Barnaby Martin, Hanging Man; The Arrest of Ai Weiwei (New York: Faber and Faber, 2013), 245pp.
In April of 2011, Ai Weiwei was in the Beijing airport waiting for his flight to Hong Kong when police slipped a black sack over his head and threw him into a car. Thus began eighty-one days of detention and interrogation for one of China's most outspoken dissidents. He was released that July under house arrest, a situation that began in fear and paranoia but reached a measure of normalcy by September. Normal, that is, for a man who prior to the detention had his studio bulldozed, was severely beaten, and assumes he's under permanent surveillance.
Weiwei's art has been featured around the world. He's done painting, sculpture, film, architecture (including Beijing's Birdnest Stadium for the Olympics), photography, books, video, blogging, and virtually any medium you might imagine. In October 2011, Art Review magazine named Ai Weiwei the number one artist in the world in their annual "top 100." Most of all, he's been a "tireless critic with a vast following."
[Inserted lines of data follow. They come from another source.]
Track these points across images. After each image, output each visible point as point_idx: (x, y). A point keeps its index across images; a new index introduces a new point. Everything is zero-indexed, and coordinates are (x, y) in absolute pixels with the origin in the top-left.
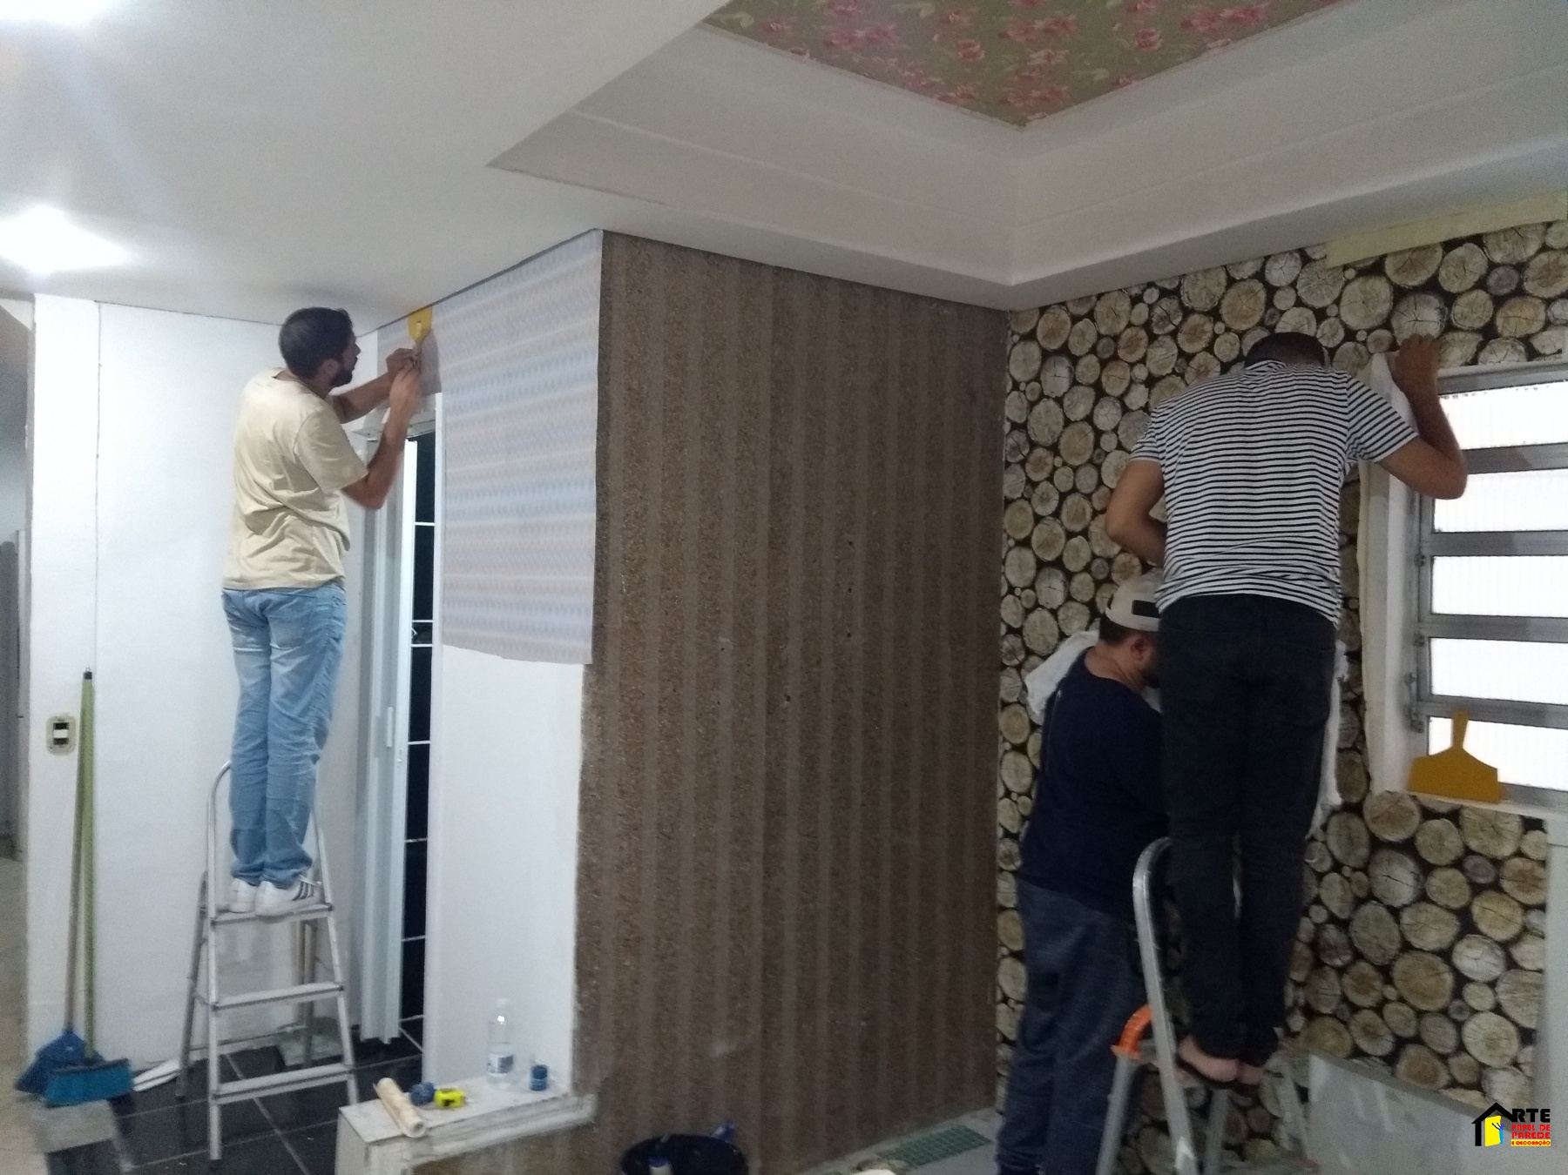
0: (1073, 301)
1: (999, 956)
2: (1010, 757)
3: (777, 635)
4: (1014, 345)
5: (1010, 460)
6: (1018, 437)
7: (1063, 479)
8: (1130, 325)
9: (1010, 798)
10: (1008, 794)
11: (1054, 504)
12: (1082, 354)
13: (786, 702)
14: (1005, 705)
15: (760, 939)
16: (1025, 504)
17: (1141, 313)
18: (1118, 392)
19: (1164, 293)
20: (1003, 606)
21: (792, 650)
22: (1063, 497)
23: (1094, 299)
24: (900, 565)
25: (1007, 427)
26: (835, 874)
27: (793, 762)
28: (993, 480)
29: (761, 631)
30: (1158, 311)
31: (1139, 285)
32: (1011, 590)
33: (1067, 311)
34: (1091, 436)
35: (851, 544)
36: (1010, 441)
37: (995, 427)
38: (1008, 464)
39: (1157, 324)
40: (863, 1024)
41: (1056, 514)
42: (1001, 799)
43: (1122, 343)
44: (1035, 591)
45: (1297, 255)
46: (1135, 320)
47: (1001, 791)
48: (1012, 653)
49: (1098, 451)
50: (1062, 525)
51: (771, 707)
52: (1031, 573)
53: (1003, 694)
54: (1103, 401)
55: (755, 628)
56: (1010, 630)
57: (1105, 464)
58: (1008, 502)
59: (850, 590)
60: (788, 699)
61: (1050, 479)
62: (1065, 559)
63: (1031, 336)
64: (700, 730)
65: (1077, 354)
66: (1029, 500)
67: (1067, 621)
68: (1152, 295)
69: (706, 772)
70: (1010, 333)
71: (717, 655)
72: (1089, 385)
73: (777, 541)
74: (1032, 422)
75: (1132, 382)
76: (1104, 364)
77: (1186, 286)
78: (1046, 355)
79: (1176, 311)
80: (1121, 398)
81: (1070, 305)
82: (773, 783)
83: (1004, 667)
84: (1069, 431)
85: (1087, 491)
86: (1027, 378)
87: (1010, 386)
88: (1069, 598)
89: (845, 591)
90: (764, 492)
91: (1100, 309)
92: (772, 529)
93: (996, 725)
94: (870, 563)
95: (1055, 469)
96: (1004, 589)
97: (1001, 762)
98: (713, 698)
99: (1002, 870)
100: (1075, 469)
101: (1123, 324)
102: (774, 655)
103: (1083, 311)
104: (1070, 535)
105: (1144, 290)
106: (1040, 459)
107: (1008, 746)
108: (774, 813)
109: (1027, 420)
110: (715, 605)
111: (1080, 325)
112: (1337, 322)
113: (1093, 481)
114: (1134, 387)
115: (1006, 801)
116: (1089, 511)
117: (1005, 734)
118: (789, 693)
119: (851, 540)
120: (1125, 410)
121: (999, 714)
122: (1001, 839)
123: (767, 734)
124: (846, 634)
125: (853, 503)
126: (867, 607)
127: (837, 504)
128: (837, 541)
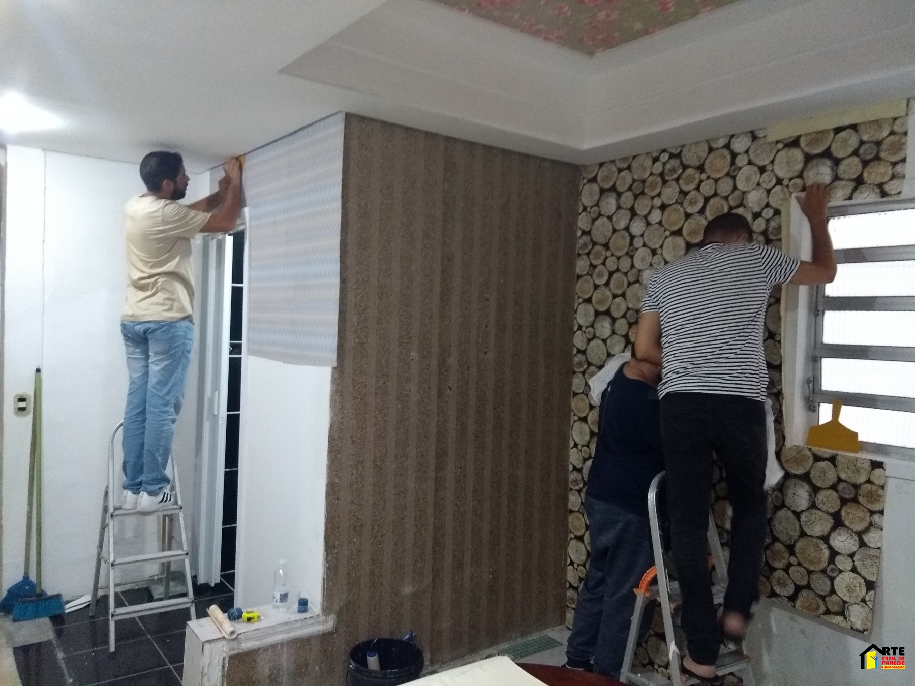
0: (619, 159)
1: (569, 539)
2: (577, 424)
3: (444, 351)
4: (584, 185)
5: (580, 252)
6: (585, 239)
7: (611, 264)
8: (651, 174)
9: (577, 448)
10: (576, 445)
11: (605, 278)
12: (623, 191)
13: (449, 391)
14: (575, 394)
15: (432, 527)
16: (589, 278)
17: (658, 168)
18: (644, 213)
19: (672, 156)
20: (575, 336)
21: (453, 361)
22: (611, 274)
23: (631, 159)
24: (516, 313)
25: (579, 233)
26: (475, 490)
27: (452, 425)
28: (571, 265)
29: (435, 349)
30: (668, 166)
31: (658, 151)
32: (580, 328)
33: (615, 165)
34: (628, 239)
36: (581, 241)
37: (573, 233)
38: (579, 255)
39: (667, 174)
40: (491, 576)
41: (607, 284)
42: (572, 449)
43: (647, 184)
44: (594, 329)
45: (750, 135)
46: (654, 171)
47: (572, 444)
48: (580, 364)
49: (631, 248)
50: (610, 290)
51: (440, 394)
52: (592, 318)
53: (574, 388)
54: (636, 219)
55: (431, 347)
56: (579, 351)
57: (636, 255)
58: (579, 277)
60: (450, 389)
61: (604, 263)
62: (612, 310)
63: (594, 180)
64: (399, 406)
65: (621, 191)
66: (591, 276)
67: (612, 346)
68: (665, 157)
69: (402, 430)
70: (582, 177)
71: (409, 363)
72: (627, 209)
73: (445, 297)
74: (594, 231)
75: (652, 207)
76: (636, 197)
77: (685, 152)
78: (603, 191)
79: (679, 166)
80: (646, 217)
81: (617, 162)
82: (441, 436)
83: (575, 372)
84: (615, 236)
85: (625, 271)
86: (591, 204)
87: (581, 209)
88: (613, 333)
89: (484, 327)
90: (438, 269)
91: (635, 165)
93: (570, 405)
94: (498, 311)
95: (606, 258)
96: (576, 328)
97: (572, 427)
98: (407, 388)
99: (571, 489)
100: (618, 258)
101: (648, 174)
102: (442, 363)
103: (625, 165)
104: (615, 296)
105: (660, 154)
106: (598, 252)
107: (576, 418)
108: (441, 454)
109: (591, 229)
110: (408, 334)
111: (623, 174)
112: (772, 174)
113: (628, 265)
114: (653, 211)
115: (575, 449)
116: (626, 283)
117: (575, 411)
118: (450, 385)
119: (488, 297)
120: (648, 224)
121: (572, 399)
122: (571, 471)
123: (438, 409)
124: (484, 352)
125: (489, 276)
126: (497, 337)
127: (480, 276)
128: (480, 298)
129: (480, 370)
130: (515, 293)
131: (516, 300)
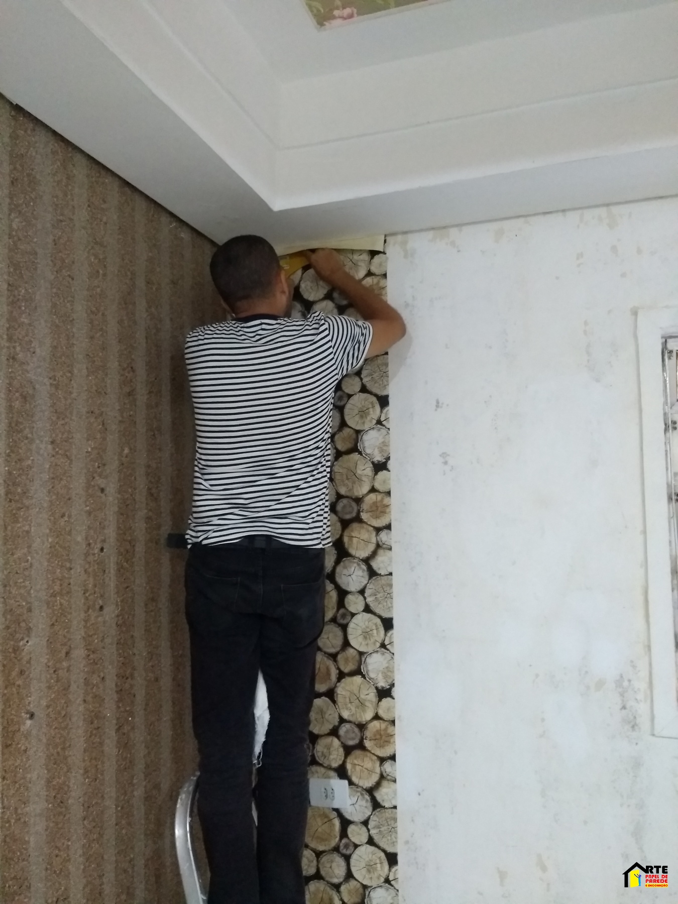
12: (316, 299)
13: (29, 722)
21: (35, 645)
24: (150, 514)
35: (102, 490)
51: (8, 737)
59: (102, 550)
60: (32, 716)
65: (311, 299)
73: (15, 490)
89: (96, 551)
94: (122, 514)
102: (12, 655)
118: (32, 708)
119: (102, 486)
124: (98, 607)
125: (104, 439)
126: (120, 569)
127: (88, 440)
128: (88, 486)
129: (91, 650)
130: (147, 474)
131: (149, 489)
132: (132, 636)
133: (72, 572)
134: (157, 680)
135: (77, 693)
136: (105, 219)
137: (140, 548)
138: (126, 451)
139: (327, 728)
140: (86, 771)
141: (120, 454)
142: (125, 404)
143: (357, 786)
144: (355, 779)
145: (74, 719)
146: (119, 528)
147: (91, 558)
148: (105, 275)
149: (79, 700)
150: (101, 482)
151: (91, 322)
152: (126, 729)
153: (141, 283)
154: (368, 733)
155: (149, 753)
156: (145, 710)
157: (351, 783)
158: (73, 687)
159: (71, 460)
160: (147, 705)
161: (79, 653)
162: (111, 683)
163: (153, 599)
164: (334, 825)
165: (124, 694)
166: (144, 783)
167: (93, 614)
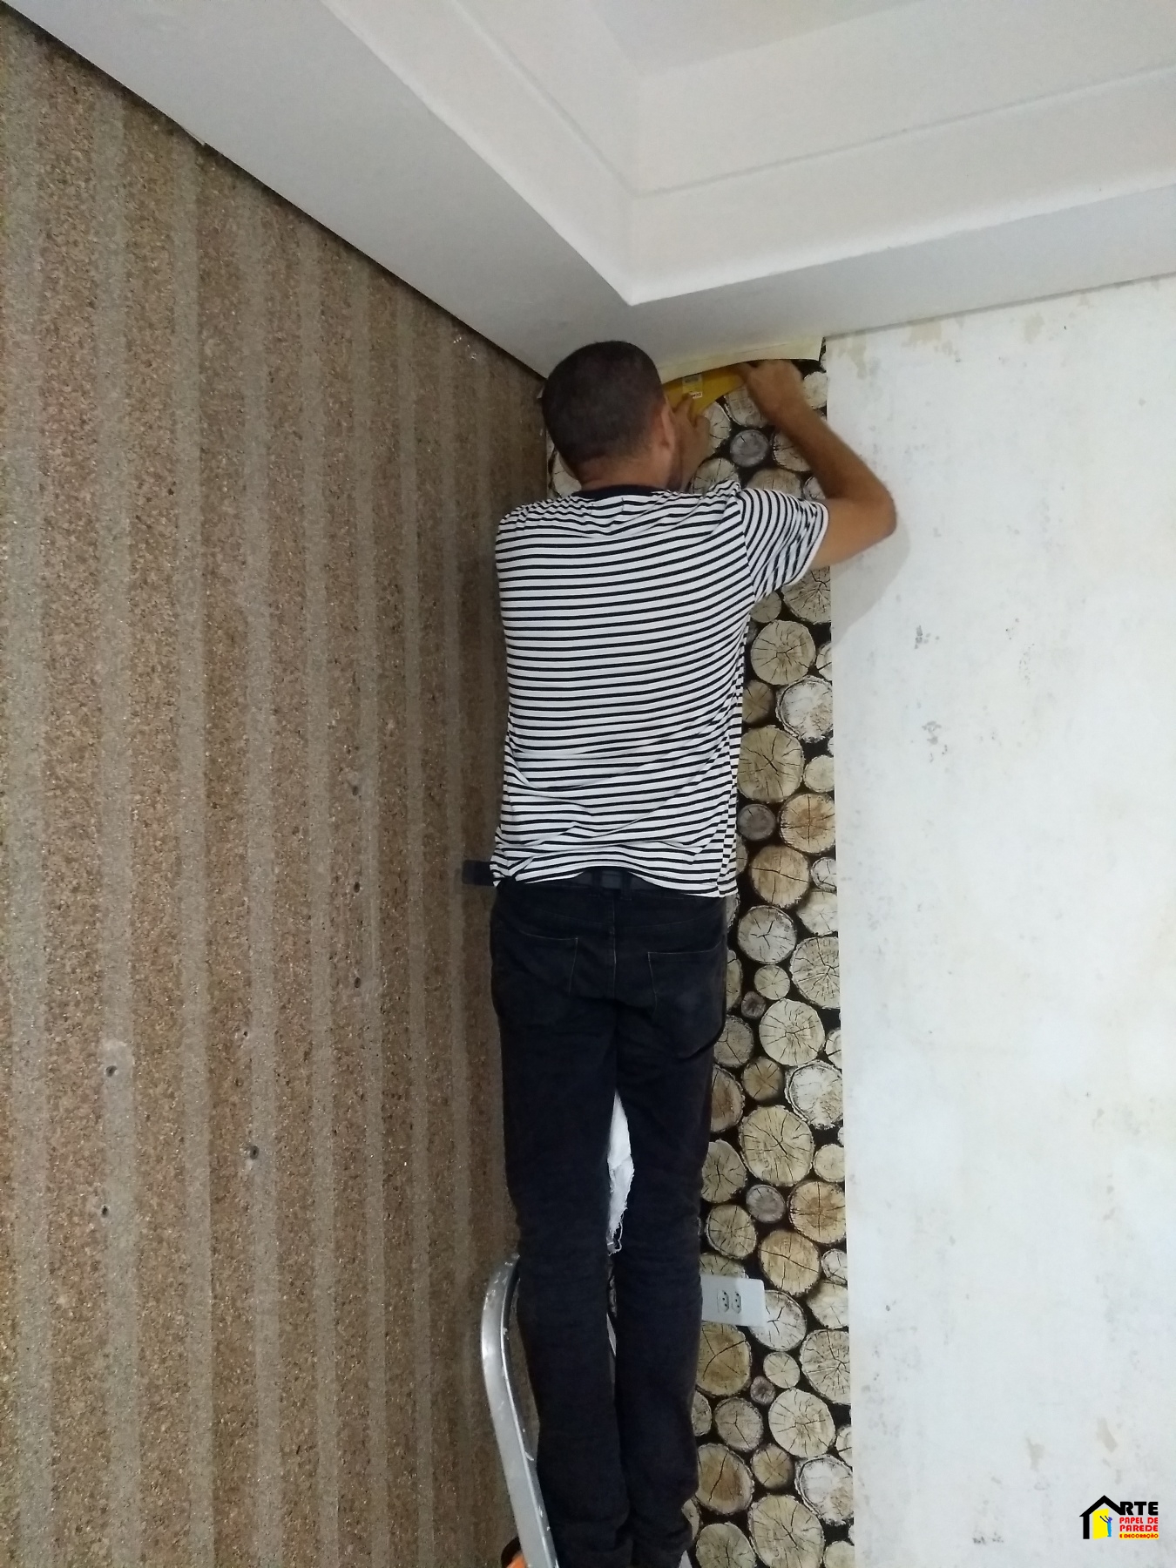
13: (250, 1163)
21: (257, 1040)
24: (431, 830)
29: (196, 1007)
35: (355, 790)
51: (220, 1186)
55: (182, 1002)
59: (357, 887)
69: (78, 1407)
71: (97, 1089)
73: (222, 788)
89: (348, 889)
90: (193, 675)
92: (213, 761)
94: (386, 830)
98: (91, 1204)
102: (223, 1055)
108: (232, 1433)
118: (254, 1140)
119: (355, 783)
123: (215, 1251)
124: (352, 981)
125: (356, 706)
126: (385, 919)
127: (331, 707)
128: (333, 785)
129: (343, 1051)
130: (424, 764)
131: (428, 788)
132: (407, 1030)
133: (312, 922)
134: (446, 1101)
135: (322, 1119)
136: (348, 334)
137: (416, 887)
138: (391, 726)
139: (728, 1191)
140: (339, 1246)
141: (382, 730)
142: (386, 646)
143: (780, 1291)
144: (776, 1279)
145: (319, 1161)
146: (382, 852)
147: (339, 901)
148: (351, 429)
149: (327, 1132)
150: (352, 776)
151: (331, 511)
152: (399, 1179)
153: (408, 442)
154: (798, 1203)
155: (435, 1221)
156: (428, 1150)
157: (769, 1285)
158: (317, 1109)
159: (306, 741)
160: (431, 1142)
161: (325, 1054)
162: (374, 1104)
163: (437, 970)
164: (740, 1354)
165: (396, 1124)
166: (429, 1270)
167: (345, 993)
Barnaby Martin interviewed Weiwei right after his release. This book tries to "capture that moment in time" and to shine a light on modern China. Whatever economic progress China has made, Weiwei's abduction shows that it's still not a country with transparency, accountability, freedom of expression, or rule of law. Rather, there's no guarantee against arbitrary detention, without any charges or trial.
Martin suggests several conclusions. Weiwei remains a huge problem for China, and there's clearly internal disagreement in the Party about what to do with him. He's angered them enough to detain him, but they were ambivalent enough to release him. You might say this represents at least some progress in the last twenty years. Martin also suggests that most of China's rank-and-file "are just going through the motions, they have lost the faith." Experts disagree, of course. Weiwei says that the opaque machinations of the Party are impossible to predict. In addition to this book, I highly recommend the 90-minute documentary film Ai Weiwei: Never Sorry (2012).